A quebra nos rendimentos põe em causa a sustentabilidade daquele que é o bem mais precioso da maioria das famílias: a casa. Por isso, e acreditando que esta crise será forte, mas passageira, foram criadas moratórias para os créditos à habitação (sendo que a banca complementa a ajuda com os empréstimos ao consumo). E com tantos trabalhadores afetados pelo vírus, há quem a procure. Mas nem todos com o objetivo para que foi criada: pagar o crédito.

Há quem as use para poupar. Sim! Leu bem. Parece estranho, mas está a acontecer. E o pior é que parece, ouvindo o que diz Marcelo Rebelo de Sousa, que isto é bom.

O Presidente da República diz que houve “grande maturidade revelada pelos portugueses em março” na relação com a banca, falando sobre o recurso às moratórias após o encontro que teve com os banqueiros. Elogiou a “forma como recorreram a moratórias, nuns casos para terem um alívio da sua situação financeira e noutros para fazerem uma poupança para o que possa vir a ser o futuro imediato”.

Dá vontade de pedir para repetir, porque parece que nem se percebeu bem o elogio, de tão estranho que é. Como pode o Presidente da República aplaudir o facto de haver portugueses que estão a “poupar” deixando de pagar o crédito? Poupar a crédito nunca tinha ouvido falar. É um conceito novo, que dificilmente entrará em qualquer manual de finanças pessoais, Sr. Presidente.

Ninguém vai conseguir poupar com uma moratória. É impossível! Vai é aumentar a dívida, arriscando-se a ficar numa situação potencialmente ainda mais complicada a prazo. Uma moratória não é uma “borla”. É uma facilidade, mas paga-se. E isso está bem explícito nas moratórias agora criadas.

Quem, por exemplo, tenha contraído um empréstimo de 150 mil euros, a 30 anos, tendo já pago durante dez, contará agora com uma mensalidade de 495 euros, considerando um financiamento com Euribor a seis meses e um spread de 1,5%. Poderá interromper o pagamento das prestações e dos juros nos próximos seis meses, mas quando voltar a pagá-lo, já não vai dever o mesmo.
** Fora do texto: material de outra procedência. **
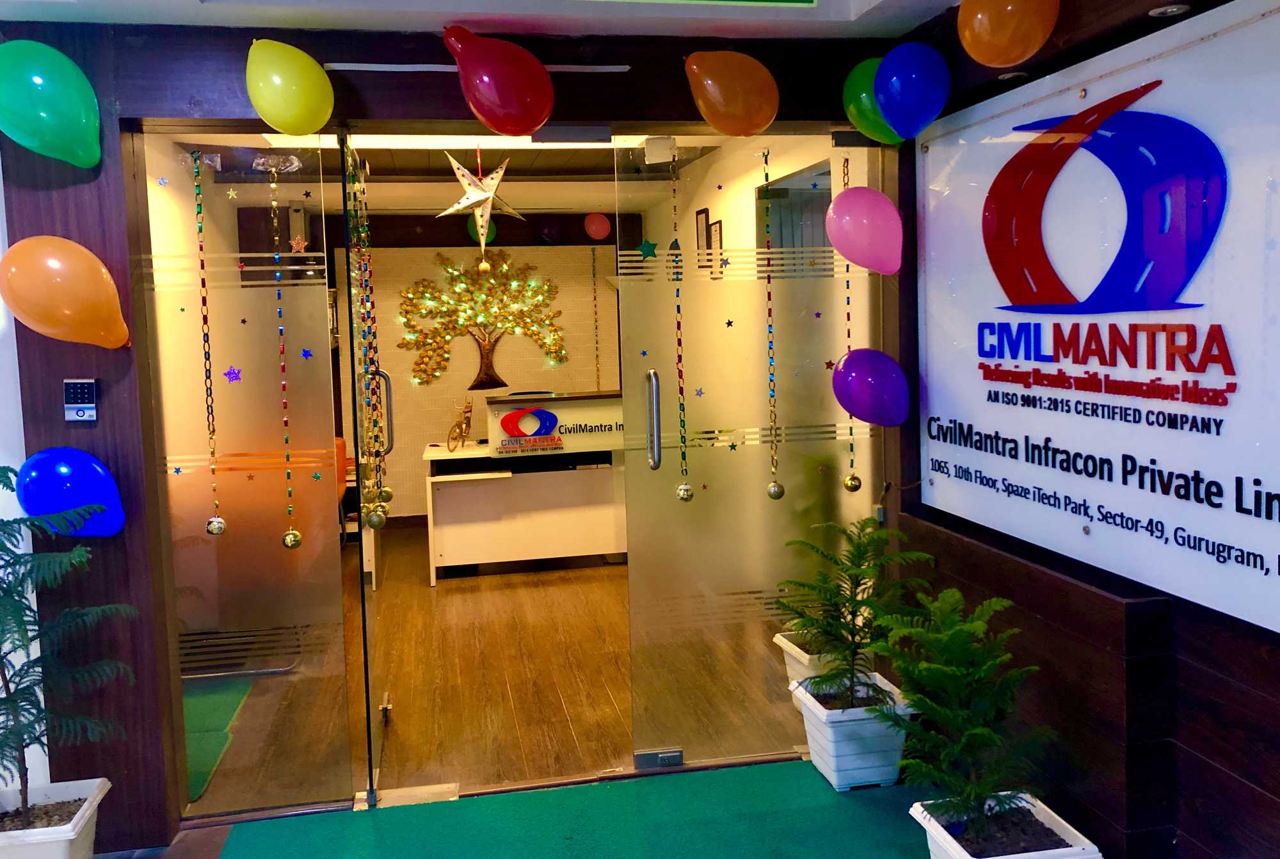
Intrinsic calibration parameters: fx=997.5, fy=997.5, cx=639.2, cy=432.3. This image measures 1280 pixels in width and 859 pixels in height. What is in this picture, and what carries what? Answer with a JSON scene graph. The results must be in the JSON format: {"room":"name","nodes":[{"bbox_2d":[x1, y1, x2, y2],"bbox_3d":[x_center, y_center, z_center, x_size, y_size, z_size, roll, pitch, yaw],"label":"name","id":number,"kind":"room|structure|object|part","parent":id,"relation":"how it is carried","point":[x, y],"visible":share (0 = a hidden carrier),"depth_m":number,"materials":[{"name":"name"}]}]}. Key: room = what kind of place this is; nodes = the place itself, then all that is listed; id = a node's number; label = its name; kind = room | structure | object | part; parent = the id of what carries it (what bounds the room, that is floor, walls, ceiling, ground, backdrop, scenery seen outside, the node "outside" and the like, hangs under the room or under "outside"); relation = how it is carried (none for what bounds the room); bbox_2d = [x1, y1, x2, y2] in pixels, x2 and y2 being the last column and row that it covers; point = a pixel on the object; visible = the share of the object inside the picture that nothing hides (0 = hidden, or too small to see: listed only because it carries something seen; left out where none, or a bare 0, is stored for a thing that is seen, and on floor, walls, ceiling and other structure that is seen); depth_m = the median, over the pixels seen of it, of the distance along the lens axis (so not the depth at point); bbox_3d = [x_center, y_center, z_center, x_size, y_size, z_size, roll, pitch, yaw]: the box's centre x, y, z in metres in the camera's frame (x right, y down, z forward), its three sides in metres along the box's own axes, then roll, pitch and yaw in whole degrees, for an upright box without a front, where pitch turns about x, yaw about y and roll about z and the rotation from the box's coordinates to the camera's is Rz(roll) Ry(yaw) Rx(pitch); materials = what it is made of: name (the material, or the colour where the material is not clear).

Deve mais ainda.

Os juros não pagos vão transformar-se em dívida. E todos os meses dos seis de “borla”, vão custar muitos euros. É dinheiro que não é pago agora, mas será pago durante os muitos anos que ficarão a faltar até à maturidade do crédito. A dívida engorda, as prestações também (embora não muito graças à política de juros baixos do Banco Central Europeu). Em vez de 495 euros por mês, vai pagar 498. Ora, mantendo-se tudo constante, três euros a multiplicar por 12 meses durante 20 anos são 720 euros extra. Onde está, então, a poupança?

As palavras de Marcelo Rebelo de Sousa, elogiando esta estratégia de “poupança”, só faria sentido se a moratória para as famílias não funcionasse como vai funcionar. Se esse elogio fosse feito sabendo algo que, à data, não se sabe: que durante os seis meses da moratória iriam ficar isentos de juros. Não estão, mas deviam.

O Presidente que saiu do encontro com os banqueiros com a sensação de que existe um “estado de espírito de grande mobilização” no sentido de a banca ajudar a economia portuguesa a enfrentar um período difícil, poderia (e deveria), ter pedido um pouco mais ao setor. Depois de os lembrar que esta é altura de retribuírem a ajuda dada pelos portugueses na anterior crise, não custava muito (quase nada, na realidade), que a banca isentasse as famílias dos juros durante a moratória. Não iriam perder dinheiro. E, melhor, iriam conquistar algum do crédito que perderam na última década.